Transcribe each entry exactly; skip the images.

____ EXERCISE DATA

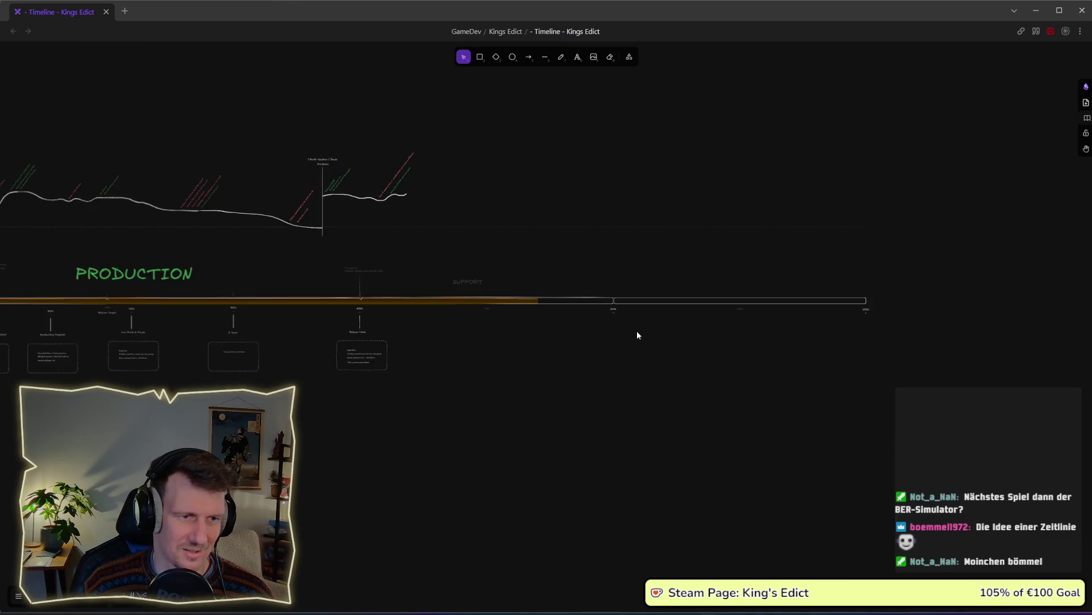
scroll(637, 334, "left", 10)
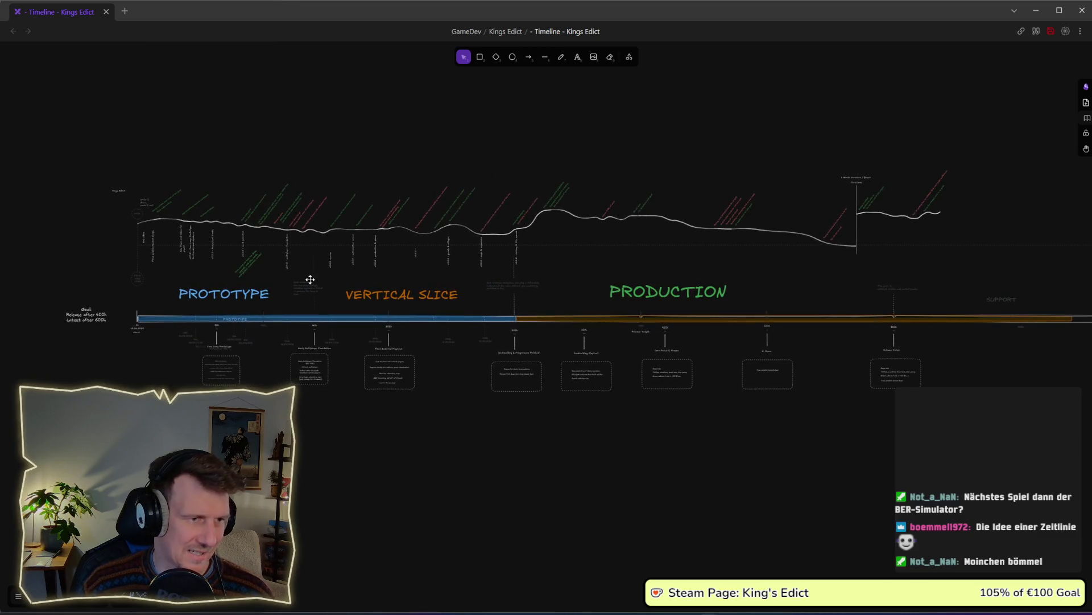
scroll(251, 244, "up", 5)
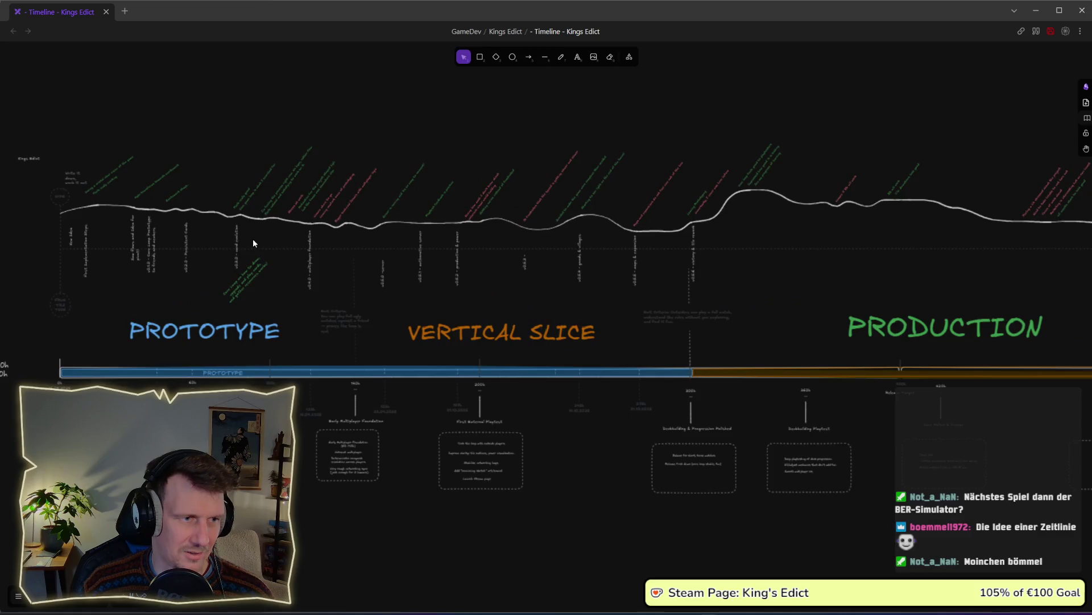
scroll(397, 244, "up", 5)
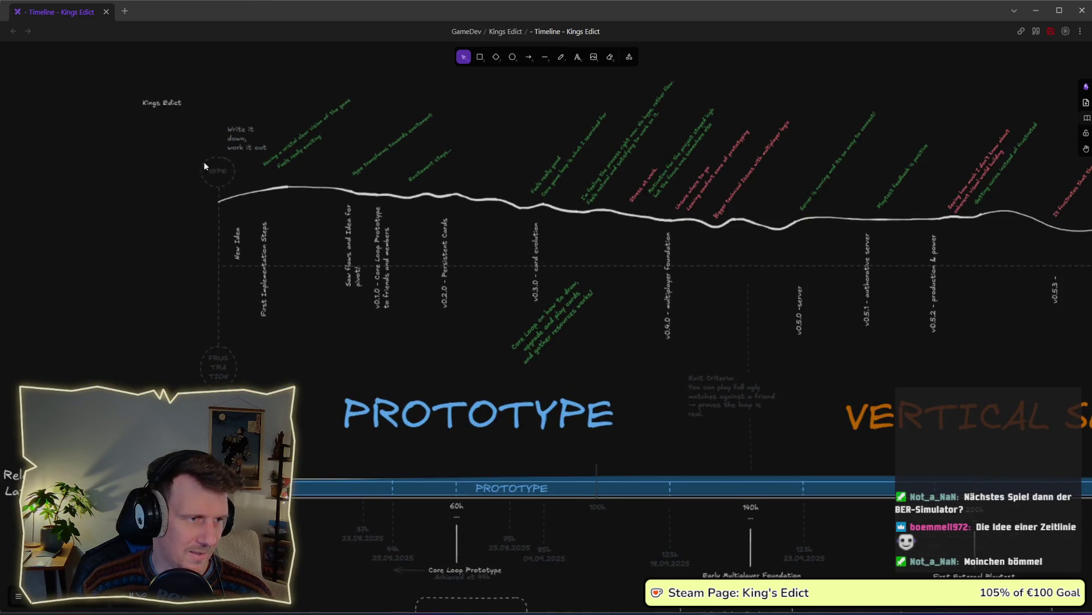
scroll(649, 227, "right", 3)
scroll(631, 229, "down", 2)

________

● EXPECTED ANSWER:
scroll(637, 334, "left", 10)
scroll(251, 244, "up", 5)
scroll(397, 244, "up", 5)
scroll(649, 227, "right", 3)
scroll(631, 229, "down", 2)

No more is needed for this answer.